Existence Without Event
What remains when the question is dissolved is not an answer but a reframing. Existence is not something that “happened instead of” nothing. It is not the result of a selection process. It simply is — and the capacity to question it is part of what it is.
This is not a retreat into mysticism. It is a recognition that certain questions fail not because they are too hard, but because they are malformed. They import assumptions — temporal precedence, contrastive alternatives, an observer outside the system — that do not apply to the situation they describe.
A Broader Pattern
This raises a provocative possibility: that many of the classic “deepest questions” in physics suffer from the same structural disease. Questions about what caused the Big Bang, what exists outside the universe, or what selected the laws of physics may all be importing frameworks — causation, spatial containment, choice — that are features of the emergent world, not of whatever underlies it.
The deepest move in physics may not be finding answers to these questions. It may be learning to recognize when a question, despite its emotional and intellectual grip, was never coherent enough to have an answer in the first place.
The Better Question
Once we dissolve the malformed question, a far more productive one takes its place: why this something, and not a different something?
This question doesn’t suffer from the same structural flaws. It accepts existence as given and asks about its specific character. There is no smuggled temporality, no impossible vantage point outside reality. “Why these laws, these constants, this structure?” is a question that physics can genuinely engage with — empirically and theoretically.
Frameworks that ground physics in information-theoretic principles offer a potentially powerful response here. If the underlying substrate is maximally simple, then the emergent structures we observe may not be arbitrary. They may be constrained — even fully determined — by the dynamics of that substrate. The specificity of our physics would then be explained the way thermodynamic behavior is explained: not by selection from alternatives, but by the mathematics of the underlying dynamics. The apparent contingency of the laws of physics would turn out to be necessity in disguise.
This is the real frontier. Not “why existence?” but “why this existence?”
The Inescapable Circle
But here we must confront an uncomfortable limit. Every conceptual tool we bring to this question — entropy, information, gradients, even mathematics itself — is a product of this something. When we describe a fundamental substrate using those tools, we are projecting the emergent back onto the ground from which it supposedly emerges.
It is like trying to describe what exists outside language using language. The medium constrains the message. Our physics, our logic, our mathematics — these might be local features of this particular emergent reality, not universal truths that apply at the substrate level. We assume concepts like entropy are fundamental enough to do the explanatory work, but entropy is a concept we extracted from observing this world. The substrate might operate on principles we literally cannot conceive of, because our cognition is itself a product of the emergence.
This is not a reason to stop theorizing. A framework that generates novel, non-obvious predictions which turn out to be correct is clearly tracking something real, even if the description is imperfect. Falsifiable predictions remain the way to test whether our projection onto the substrate captures genuine structure or merely tells a self-consistent story.

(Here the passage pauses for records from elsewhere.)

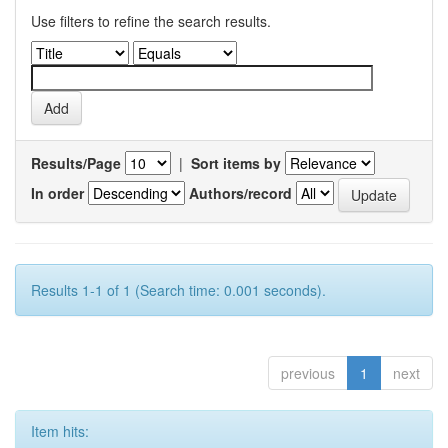
Use filters to refine the search results.
Results/Page
|
Sort items by
In order
Authors/record
Results 1-1 of 1 (Search time: 0.001 seconds).
previous
1
next
Item hits:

But the deeper philosophical point stands. We can only form opinions, build models, and ask questions from within our something. We will only ever see the substrate through the lens of what it produced. The map is drawn using ink that only exists inside the territory.
Learning to accept this — not as defeat, but as the honest boundary condition of all inquiry — may be the most important epistemic move available to us. It does not diminish the enterprise. It grounds it in the kind of humility that real understanding requires.
Ironically nothing is attached to this blog! It is the only one without a paper.